Can AI Help Ordinary People Access Legal Information? Lessons from Designing an LLM-Assisted Legal Aid Chatbot
In Finland, a single legal consultation can cost up to 250 euros per hour, and public legal aid is restricted by strict eligibility rules. Many people facing housing disputes, employment problems, or family conflicts therefore go without any guidance at all. This research set out to investigate whether an AI-powered chatbot could provide reliable legal information to those people, free of charge and at any time of day.
The outcome of the thesis is a functional prototype of a conversational legal information service, built on Large Language Models (LLMs) and evaluated through empirical research. The prototype is not a replacement for lawyers. It is a tool for preliminary orientation, helping users understand their situation and find appropriate next steps before, or instead of, seeking formal legal help.
How service design shaped the research
The research was structured through the Triple Diamond framework, which extends the classic Double Diamond model with Implementation and Scale phases. This guided the work through six stages: Discover, Define, Develop, Deliver, Implement, and Scale. Throughout each stage, service design tools were used not simply to document findings, but to generate design decisions.
User interviews with fifteen prospective users revealed the real nature of the problem. People did not lack legal information so much as they lacked the vocabulary to find it, and the confidence to trust what they found. This insight, produced through structured interview analysis, directly shaped how the chatbot was designed to communicate: in plain language, without legal jargon, and always with a visible reference to the source legislation.

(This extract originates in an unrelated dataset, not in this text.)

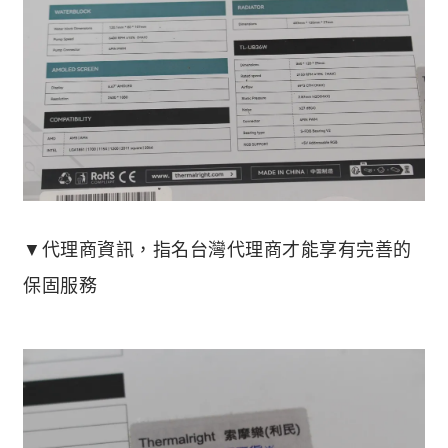
▼代理商資訊，指名台灣代理商才能享有完善的
保固服務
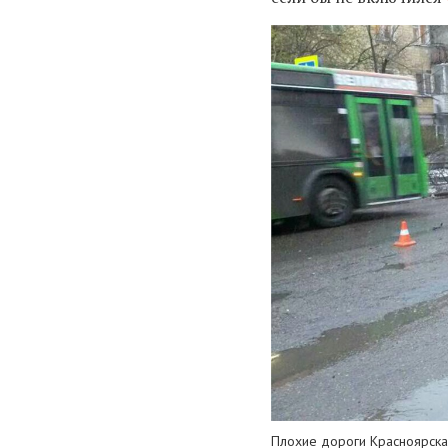
Плохие дороги Красноярска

Personas and user journey maps translated interview findings into concrete design targets. The journey map of one key persona, an immigrant receiving an eviction notice, identified two critical pain points: difficulty articulating the legal problem without knowing the correct terminology, and uncertainty about what to do after receiving information. These findings led to specific design decisions, including a query reformulation feature and a structured escalation pathway to human legal services.
The service blueprint was particularly productive. By mapping the full interaction flow across user actions, interface behaviour, AI processing, and technical infrastructure, the blueprint made visible a key architectural insight that would not have emerged from technical development alone: citation generation had to happen in the background, but the resulting legislative reference had to appear prominently to the user. This single finding shaped the entire Retrieval-Augmented Generation (RAG) architecture, in which every answer is grounded in and linked to the specific Finnish law it draws from.
What the prototype delivers
The working prototype (at lagen.fi) demonstrates that an LLM-assisted service can provide accurate legal information in Finnish consumer, housing, and employment law domains. The citation-first architecture substantially reduces the risk of incorrect AI-generated answers. Privacy is protected through data minimisation design: no persistent user profiles, optional account creation, and user-controlled conversation history with immediate deletion.
Six rounds of usability testing confirmed that users respond positively when the service communicates its limitations clearly and provides transparent references. Expert consultations with practising lawyers verified the accuracy of prototype responses and shaped the boundaries between general information and legal advice, a boundary that Finnish and EU regulation makes legally significant.
Privacy as a design constraint
Privacy was not an afterthought. Legal matters inherently expose sensitive personal information, including financial difficulties, family conflict, and housing insecurity. Early concept versions followed common commercial AI patterns and included persistent chat history and user profiles. Critical examination showed this to be inappropriate: unlike commercial services where users trade privacy for convenience, a legal aid service must protect users who may already be in vulnerable positions.
The final design therefore avoids aggressive data collection and gives users explicit control over their conversation history, including immediate deletion. This meant accepting reduced personalisation in exchange for privacy protection appropriate to the user group.
What comes next
The prototype remains at proof-of-concept stage and is not ready for public deployment. It does not yet support multiple languages, integrate case law, or handle complex query disambiguation. However, the research provides design guidelines applicable to any organisation considering LLM-based legal information tools, including courts, legal aid providers, non-governmental organisations, and legal technology companies. The central finding is that responsible AI-assisted legal information is achievable, provided that accuracy, privacy, and scope limitations are treated as non-negotiable design constraints from the outset.
Sources
Paasonen, J. (2026). Feasibility of a LLM assisted Legal Aid chat. Master’s Thesis. Turku University of Applied Sciences.